Alona arched an eyebrow. “I saw the picture of the two of you.”

“How …” I shook my head. I didn’t want to know. “Okay, so she might have liked me a little or something, but it never turned into anything. She had a crush on Ben Rogers, too,” I pointed out. Which was probably the reason my friendship with Lily had stayed just that, a friendship. I liked her. She was sweet and funny. Hell, she even made Joonie happy, and that was a true miracle. But obsessing over the popular crowd and their entanglements had been one of Lily’s favorite pastimes, one that I did not share. So, it hadn’t been that big of a shock, at least not to me, when she dumped us to climb the social ladder after she and Joonie had that big fight.

“Lily wasn’t the only one with a crush,” Alona said.

“What are you talking about? Joonie?” I laughed. “Joonie doesn’t like me like that.”

“Not you,” she said pointedly.

“What?”

“Oh, my God, could you be more dense?”

“What are you talking about?”

“You know what, just forget it. Even if I tell you, you won’t believe me and you’ll just get angry, so it’s not worth it. I don’t know why I’m even here in the first place. You don’t listen to anything I say—”

“You’re not saying anything!”

“You don’t do what I tell you to, you dismiss all of my ideas. I mean, what’s the point of having a spirit guide if you’re just going to ignore her?”

“Trust me,” I said. “You are impossible to ignore. I’ve tried. As far as I’m concerned, you can’t leave here fast enough.”

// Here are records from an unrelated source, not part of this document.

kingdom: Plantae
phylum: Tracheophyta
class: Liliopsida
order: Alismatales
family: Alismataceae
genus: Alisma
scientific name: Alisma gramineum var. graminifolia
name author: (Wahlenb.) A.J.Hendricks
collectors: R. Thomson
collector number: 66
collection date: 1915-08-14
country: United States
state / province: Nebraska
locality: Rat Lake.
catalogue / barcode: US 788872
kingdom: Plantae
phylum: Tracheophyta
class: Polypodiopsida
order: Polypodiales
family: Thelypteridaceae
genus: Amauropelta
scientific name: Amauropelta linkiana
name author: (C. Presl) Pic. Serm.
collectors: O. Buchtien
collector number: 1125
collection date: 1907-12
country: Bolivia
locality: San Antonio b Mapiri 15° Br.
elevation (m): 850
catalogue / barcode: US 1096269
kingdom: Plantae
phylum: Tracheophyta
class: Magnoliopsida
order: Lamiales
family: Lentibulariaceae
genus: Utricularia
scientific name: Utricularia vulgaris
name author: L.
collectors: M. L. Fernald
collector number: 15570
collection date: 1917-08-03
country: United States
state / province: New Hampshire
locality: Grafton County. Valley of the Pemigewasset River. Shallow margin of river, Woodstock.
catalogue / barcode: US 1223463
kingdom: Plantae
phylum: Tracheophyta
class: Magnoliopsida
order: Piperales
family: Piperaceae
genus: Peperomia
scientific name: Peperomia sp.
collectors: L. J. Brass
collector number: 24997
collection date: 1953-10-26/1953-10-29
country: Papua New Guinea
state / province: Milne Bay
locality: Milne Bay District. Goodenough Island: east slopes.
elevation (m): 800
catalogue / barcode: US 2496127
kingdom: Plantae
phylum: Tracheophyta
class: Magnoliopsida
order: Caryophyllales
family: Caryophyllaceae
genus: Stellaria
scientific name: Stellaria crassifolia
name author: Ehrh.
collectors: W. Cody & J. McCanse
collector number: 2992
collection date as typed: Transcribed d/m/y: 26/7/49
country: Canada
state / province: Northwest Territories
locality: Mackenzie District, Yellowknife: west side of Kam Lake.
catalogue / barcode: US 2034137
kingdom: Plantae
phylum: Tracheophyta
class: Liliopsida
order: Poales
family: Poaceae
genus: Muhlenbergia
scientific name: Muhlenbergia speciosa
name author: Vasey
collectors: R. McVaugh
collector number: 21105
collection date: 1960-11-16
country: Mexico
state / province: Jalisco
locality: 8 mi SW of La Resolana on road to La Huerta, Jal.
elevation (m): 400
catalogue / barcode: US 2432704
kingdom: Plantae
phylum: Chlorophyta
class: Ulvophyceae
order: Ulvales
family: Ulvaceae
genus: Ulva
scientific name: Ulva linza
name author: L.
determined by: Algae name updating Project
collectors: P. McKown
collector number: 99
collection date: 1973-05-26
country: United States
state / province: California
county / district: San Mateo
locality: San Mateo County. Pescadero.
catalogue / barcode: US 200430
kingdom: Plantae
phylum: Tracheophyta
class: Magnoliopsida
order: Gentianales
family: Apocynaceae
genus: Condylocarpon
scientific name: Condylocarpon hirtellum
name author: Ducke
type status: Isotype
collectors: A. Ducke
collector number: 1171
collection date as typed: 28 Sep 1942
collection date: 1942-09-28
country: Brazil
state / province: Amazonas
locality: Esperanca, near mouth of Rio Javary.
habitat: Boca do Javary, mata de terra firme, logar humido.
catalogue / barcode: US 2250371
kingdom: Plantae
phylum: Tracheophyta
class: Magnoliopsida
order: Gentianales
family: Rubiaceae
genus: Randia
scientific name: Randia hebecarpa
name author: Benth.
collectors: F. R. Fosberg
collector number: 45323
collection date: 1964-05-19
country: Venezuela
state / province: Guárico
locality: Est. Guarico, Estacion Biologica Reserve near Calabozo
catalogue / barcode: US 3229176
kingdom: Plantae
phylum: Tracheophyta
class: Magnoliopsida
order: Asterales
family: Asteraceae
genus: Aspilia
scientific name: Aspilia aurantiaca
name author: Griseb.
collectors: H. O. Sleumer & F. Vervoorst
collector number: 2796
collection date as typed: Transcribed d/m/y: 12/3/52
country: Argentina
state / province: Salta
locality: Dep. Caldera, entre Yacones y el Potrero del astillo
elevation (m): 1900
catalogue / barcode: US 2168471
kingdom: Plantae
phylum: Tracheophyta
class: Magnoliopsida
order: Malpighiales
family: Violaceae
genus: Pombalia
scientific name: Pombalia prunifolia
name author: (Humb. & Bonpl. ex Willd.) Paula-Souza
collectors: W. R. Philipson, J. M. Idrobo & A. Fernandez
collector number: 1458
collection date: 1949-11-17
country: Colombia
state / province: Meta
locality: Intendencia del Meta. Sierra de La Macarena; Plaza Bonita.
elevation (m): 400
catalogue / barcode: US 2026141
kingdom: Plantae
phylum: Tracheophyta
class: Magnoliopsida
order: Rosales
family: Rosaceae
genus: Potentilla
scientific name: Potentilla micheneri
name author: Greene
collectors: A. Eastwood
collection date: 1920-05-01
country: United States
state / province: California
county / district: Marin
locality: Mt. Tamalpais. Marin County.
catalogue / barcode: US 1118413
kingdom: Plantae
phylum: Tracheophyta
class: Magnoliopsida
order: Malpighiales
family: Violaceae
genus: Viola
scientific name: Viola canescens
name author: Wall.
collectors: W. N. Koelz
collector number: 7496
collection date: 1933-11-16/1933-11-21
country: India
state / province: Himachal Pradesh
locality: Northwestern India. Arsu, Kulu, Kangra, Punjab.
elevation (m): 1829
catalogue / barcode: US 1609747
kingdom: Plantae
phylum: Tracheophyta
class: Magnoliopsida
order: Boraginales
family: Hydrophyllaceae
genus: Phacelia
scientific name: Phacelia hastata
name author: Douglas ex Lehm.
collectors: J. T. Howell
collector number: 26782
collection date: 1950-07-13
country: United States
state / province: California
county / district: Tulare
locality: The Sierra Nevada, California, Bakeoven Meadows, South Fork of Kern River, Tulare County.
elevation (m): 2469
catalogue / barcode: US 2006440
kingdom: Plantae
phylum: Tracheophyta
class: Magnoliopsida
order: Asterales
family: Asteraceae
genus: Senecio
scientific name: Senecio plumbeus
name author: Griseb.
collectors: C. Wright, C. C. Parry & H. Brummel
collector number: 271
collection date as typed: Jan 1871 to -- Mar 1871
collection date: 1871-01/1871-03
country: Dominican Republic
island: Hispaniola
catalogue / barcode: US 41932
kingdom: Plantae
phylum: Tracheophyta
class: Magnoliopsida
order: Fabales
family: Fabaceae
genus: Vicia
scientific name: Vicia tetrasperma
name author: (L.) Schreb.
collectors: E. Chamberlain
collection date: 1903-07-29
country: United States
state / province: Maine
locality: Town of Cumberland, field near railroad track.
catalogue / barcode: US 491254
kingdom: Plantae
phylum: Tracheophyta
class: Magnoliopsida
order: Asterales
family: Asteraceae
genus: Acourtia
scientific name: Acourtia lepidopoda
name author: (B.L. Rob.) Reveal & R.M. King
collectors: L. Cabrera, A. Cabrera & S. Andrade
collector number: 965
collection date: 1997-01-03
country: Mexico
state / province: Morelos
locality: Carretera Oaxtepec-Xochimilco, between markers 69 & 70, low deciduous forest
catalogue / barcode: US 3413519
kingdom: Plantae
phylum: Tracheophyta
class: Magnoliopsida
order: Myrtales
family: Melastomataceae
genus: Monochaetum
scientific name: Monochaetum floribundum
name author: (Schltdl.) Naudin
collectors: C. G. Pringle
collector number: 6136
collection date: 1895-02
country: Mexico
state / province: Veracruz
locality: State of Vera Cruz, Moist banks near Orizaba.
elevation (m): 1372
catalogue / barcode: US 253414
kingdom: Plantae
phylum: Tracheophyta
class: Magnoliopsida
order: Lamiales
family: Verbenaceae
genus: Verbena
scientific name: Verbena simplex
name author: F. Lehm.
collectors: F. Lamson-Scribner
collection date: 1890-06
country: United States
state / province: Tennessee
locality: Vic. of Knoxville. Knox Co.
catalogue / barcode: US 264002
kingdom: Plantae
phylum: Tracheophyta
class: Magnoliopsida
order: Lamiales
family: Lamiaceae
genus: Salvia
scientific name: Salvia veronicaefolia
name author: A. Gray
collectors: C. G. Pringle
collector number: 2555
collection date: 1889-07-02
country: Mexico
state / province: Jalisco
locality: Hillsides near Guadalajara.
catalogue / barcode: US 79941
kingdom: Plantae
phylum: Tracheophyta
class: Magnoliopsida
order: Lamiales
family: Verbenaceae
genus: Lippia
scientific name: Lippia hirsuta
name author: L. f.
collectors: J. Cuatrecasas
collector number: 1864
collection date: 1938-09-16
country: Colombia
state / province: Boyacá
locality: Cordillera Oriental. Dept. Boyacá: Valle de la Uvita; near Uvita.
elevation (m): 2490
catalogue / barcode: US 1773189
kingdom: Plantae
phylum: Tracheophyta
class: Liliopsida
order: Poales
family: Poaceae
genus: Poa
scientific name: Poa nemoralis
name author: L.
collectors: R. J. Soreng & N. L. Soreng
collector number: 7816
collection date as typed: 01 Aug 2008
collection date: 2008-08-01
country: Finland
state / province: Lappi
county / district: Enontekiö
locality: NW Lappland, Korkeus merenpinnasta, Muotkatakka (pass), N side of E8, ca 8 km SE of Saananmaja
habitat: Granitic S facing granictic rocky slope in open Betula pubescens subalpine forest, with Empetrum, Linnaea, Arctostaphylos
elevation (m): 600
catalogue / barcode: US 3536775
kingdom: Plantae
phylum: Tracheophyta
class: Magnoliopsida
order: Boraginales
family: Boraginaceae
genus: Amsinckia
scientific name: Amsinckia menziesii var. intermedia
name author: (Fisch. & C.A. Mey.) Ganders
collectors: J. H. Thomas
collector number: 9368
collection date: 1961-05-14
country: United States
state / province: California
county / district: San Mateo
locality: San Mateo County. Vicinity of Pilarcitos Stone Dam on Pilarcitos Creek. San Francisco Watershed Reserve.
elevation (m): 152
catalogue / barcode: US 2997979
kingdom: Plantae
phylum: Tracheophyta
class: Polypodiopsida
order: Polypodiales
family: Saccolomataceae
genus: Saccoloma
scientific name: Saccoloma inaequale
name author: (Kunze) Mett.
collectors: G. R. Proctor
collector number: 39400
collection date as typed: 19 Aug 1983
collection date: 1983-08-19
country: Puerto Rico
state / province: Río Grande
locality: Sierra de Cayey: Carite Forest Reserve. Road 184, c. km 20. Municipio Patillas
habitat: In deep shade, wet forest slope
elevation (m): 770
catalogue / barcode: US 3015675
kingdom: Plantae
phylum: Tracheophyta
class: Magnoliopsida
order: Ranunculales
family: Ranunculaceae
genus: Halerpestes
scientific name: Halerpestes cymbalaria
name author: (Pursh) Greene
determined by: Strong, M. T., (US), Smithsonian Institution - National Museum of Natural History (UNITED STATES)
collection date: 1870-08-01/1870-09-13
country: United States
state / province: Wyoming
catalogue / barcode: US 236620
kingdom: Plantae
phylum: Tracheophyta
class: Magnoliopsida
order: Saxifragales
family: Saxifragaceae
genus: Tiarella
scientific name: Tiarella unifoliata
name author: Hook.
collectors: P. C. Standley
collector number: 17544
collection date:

She froze, a wounded look flashing across her face.

I felt like a shit. “I’m sorry. I didn’t mean that.”

“Yes, you did. I’m done here.” Alona swung her legs off the bed. “I don’t have the time to waste on you anymore.”

“Alona, wait.”

She ignored me and pushed her hands against the mattress to climb down. I grabbed for one of her wrists … and my hand passed right through her.

I gasped.

Alona glanced back over her shoulder with a sigh, more bruises flickering to life. “Looks like you’re getting your wish.”